Der Gemeinderat weist in seinen Ausführungen darauf hin, dass mit den langen Trockenperioden 2015 und 2017 der Grundwasserspiegel im Gebiet Aleried sowie die Quelle Choleren derart zurückgegangen sind, dass eine Versorgung aus der eigenen Wassergewinnung «praktisch nicht mehr möglich war». (Symbolbild)

An der Gemeindeversammlung in Remigen steht ein Kredit von 109 000 Franken zur Diskussion für die Umnutzung des Quellwasserpumpwerks Wisgen. Der Gemeinderat weist in seinen Ausführungen darauf hin, dass mit den langen Trockenperioden 2015 und 2017 der Grundwasserspiegel im Gebiet Aleried sowie die Quelle Choleren derart zurückgegangen sind, dass eine Versorgung aus der eigenen Wassergewinnung «praktisch nicht mehr möglich war». Es musste Wasser ab der Wasserversorgung Brugg bezogen werden.

Um die Betriebs- und Versorgungssicherheit zu verbessern, ist mit dem Budget 2018 ein Projektierungskredit eingeholt worden zur Prüfung eines Wasserverbunds mit der Nachbargemeinde Riniken. Überdies wurde das Ingenieurbüro Waldburger beauftragt, eine mögliche Optimierung der Wasserspeicherung abzuklären und es wurde ein Kostenvoranschlag eingeholt für die Umnutzung des Quellwasserpumpwerks Wisgen. Denn auch bei trockener Witterung und tiefen Grundwasserständen, lautet das Ziel, soll die Versorgung der Bevölkerung mit Trinkwasser garantiert und die Bewässerung in der Landwirtschaft ermöglicht werden.

In Remigen wird das Wasser hauptsächlich im Reservoir Bützberg gespeichert – in zwei Kammern mit einem Volumen von total 700 Kubikmetern. Gleichzeitig dient der Sammelbehälter des Quellwasserpumpwerks Wisgen – mit einem Volumen von 400 Kubikmetern – der Speicherung des Quellwassers. Bezogen wird das Wasser aus dem Quellvorkommen Choleren. Neu soll, führt der Gemeinderat aus, «auch die Speicherung von Fremdwasser im Sammelbehälter des Quellwasserpumpwerks Wisgen möglich sein. Um dies zu erreichen, ist eine Anpassung im Steuerungs- und Pumpensystem notwendig.»

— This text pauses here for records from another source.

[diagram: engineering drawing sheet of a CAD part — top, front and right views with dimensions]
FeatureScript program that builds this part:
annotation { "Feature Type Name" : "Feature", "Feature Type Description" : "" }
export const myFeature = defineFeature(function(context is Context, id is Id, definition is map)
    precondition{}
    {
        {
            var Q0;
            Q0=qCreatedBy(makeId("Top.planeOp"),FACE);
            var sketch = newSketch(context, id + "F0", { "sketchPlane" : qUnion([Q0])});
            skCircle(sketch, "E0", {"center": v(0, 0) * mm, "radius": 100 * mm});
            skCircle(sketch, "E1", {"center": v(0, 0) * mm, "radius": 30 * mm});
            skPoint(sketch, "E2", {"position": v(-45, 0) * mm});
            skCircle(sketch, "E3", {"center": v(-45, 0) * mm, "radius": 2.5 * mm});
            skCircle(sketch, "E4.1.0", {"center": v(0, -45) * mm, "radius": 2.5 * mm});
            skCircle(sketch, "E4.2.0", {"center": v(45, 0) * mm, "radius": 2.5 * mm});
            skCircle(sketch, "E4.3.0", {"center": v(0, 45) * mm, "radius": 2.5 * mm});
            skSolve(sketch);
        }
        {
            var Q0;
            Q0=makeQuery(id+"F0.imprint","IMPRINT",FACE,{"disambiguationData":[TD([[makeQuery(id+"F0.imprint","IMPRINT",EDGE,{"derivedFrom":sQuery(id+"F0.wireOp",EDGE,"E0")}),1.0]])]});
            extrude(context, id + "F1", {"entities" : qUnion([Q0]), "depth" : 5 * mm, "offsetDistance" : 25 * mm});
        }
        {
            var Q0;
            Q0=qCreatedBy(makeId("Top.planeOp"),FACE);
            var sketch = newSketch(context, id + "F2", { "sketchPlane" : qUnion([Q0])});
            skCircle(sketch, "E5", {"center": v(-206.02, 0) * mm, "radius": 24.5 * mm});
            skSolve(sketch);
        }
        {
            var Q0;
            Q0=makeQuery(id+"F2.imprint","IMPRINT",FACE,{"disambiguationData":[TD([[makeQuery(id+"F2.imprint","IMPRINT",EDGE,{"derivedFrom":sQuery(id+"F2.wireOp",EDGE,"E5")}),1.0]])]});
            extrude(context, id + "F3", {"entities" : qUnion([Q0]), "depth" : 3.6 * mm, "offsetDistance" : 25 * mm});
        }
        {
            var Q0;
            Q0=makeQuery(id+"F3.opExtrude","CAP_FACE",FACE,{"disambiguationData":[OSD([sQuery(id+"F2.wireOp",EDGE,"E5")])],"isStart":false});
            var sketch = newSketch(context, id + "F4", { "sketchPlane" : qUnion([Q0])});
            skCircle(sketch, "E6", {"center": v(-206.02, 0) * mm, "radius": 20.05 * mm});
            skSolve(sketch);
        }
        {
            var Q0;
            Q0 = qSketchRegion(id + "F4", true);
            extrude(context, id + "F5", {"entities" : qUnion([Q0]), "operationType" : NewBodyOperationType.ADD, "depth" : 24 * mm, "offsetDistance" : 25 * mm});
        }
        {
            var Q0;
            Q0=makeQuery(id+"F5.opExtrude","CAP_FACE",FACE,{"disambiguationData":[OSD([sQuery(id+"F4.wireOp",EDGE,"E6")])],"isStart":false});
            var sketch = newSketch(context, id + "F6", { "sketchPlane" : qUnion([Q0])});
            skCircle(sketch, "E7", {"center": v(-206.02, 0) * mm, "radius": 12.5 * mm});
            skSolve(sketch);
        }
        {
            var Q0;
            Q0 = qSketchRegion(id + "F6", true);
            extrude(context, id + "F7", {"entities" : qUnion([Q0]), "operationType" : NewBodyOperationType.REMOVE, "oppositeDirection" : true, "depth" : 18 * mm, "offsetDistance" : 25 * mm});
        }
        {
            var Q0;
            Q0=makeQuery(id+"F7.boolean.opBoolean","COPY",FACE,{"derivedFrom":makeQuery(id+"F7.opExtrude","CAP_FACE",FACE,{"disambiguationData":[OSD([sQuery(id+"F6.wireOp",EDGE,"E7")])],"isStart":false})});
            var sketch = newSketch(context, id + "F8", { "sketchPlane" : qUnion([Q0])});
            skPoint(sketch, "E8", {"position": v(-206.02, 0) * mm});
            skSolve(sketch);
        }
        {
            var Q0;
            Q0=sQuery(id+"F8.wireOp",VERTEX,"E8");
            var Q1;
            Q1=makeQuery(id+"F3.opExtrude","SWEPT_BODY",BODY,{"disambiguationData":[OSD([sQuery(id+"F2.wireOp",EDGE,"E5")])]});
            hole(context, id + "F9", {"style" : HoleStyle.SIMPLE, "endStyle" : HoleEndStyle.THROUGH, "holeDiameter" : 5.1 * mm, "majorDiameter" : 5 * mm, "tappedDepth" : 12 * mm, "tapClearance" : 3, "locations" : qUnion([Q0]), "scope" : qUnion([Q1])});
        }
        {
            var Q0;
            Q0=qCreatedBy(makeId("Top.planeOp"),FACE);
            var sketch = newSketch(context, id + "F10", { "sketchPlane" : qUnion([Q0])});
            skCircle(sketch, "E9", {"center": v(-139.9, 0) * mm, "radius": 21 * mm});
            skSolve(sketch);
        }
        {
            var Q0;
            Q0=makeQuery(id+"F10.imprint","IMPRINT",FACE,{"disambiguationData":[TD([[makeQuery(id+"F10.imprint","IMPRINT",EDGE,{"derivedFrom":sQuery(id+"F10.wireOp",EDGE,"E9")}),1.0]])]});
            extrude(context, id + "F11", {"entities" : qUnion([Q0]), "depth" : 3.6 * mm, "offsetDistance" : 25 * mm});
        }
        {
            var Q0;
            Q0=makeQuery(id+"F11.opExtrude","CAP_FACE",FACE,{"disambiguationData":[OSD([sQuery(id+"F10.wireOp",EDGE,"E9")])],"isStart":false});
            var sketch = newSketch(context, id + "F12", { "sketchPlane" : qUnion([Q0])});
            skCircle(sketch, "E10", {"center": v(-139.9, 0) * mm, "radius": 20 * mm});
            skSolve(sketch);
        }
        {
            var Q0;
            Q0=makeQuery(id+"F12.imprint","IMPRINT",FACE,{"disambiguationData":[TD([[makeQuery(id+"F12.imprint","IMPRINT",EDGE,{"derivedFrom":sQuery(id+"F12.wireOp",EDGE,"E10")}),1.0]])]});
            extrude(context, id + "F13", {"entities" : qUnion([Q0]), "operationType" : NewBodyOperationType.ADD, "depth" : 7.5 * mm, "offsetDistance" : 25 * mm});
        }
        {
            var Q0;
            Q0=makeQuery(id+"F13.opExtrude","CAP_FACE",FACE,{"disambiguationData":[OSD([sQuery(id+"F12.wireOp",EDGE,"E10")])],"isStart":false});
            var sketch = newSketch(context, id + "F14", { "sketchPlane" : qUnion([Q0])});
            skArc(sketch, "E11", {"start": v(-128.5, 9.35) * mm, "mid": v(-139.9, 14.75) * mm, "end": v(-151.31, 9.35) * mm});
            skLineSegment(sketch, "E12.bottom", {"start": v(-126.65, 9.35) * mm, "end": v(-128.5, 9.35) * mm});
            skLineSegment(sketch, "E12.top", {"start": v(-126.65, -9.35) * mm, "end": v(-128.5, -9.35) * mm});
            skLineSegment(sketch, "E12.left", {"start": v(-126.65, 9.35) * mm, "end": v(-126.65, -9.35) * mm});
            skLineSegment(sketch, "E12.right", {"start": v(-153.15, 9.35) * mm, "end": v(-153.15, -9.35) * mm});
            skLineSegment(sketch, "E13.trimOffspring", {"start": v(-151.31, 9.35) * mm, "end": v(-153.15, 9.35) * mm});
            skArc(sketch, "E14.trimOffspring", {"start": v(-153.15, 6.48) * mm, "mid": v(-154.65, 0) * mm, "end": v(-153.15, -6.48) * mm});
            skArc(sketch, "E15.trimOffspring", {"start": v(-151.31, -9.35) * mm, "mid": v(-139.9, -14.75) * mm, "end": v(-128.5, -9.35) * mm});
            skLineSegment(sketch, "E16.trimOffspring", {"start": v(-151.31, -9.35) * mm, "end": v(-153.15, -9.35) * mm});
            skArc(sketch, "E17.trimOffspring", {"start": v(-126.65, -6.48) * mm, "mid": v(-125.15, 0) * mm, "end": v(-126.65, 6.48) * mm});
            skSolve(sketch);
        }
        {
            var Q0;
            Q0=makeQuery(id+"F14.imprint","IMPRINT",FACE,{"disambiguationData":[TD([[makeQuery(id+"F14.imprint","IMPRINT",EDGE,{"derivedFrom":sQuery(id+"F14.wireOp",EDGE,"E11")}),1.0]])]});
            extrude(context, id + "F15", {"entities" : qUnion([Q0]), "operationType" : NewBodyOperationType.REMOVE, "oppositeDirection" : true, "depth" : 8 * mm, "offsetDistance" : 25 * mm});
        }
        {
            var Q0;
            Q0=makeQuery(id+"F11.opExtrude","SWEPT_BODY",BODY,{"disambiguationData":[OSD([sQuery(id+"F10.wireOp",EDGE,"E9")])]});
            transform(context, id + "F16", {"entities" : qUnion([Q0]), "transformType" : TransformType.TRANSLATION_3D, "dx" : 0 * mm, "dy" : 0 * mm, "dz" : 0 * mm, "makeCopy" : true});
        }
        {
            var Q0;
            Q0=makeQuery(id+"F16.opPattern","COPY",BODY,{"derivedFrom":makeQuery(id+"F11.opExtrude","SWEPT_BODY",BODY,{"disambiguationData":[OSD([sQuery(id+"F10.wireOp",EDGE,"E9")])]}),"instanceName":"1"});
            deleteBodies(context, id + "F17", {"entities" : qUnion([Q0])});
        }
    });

Weiter entscheiden die Stimmberechtigten am Donnerstag, 7. Juni, über die Rechnung 2017, zwei Kreditabrechnungen, das Kinderbetreuungs- und Elternbeitragsreglement, den Beitritt zur Spitex Region Brugg AG sowie einen Projektierungskredit von insgesamt 93 000 Franken für die Sanierung der Rinikerstrasse, Abschnitt Stig.

Die Erneuerung sei dringend angezeigt, stellt der Gemeinderat fest. Einerseits sei der Belag mangelhaft, wodurch ein Verschleiss am Unterbau respektive an den Werkleitungen entstehe. Andererseits sei die Strasse zum Kreuzen von grösseren Fahrzeugen zu schmal. Dies wiederum gefährde Velofahrer sowie Fussgänger. Verläuft alles nach Plan, werden die Bauarbeiten im Jahr 2019 ausgeführt. (mhu)

Gemeindeversammlung Einwohner Donnerstag, 7. Juni, 20 Uhr, Turnhalle; Ortsbürger Freitag, 15. Juni, 20 Uhr, Waldhütte.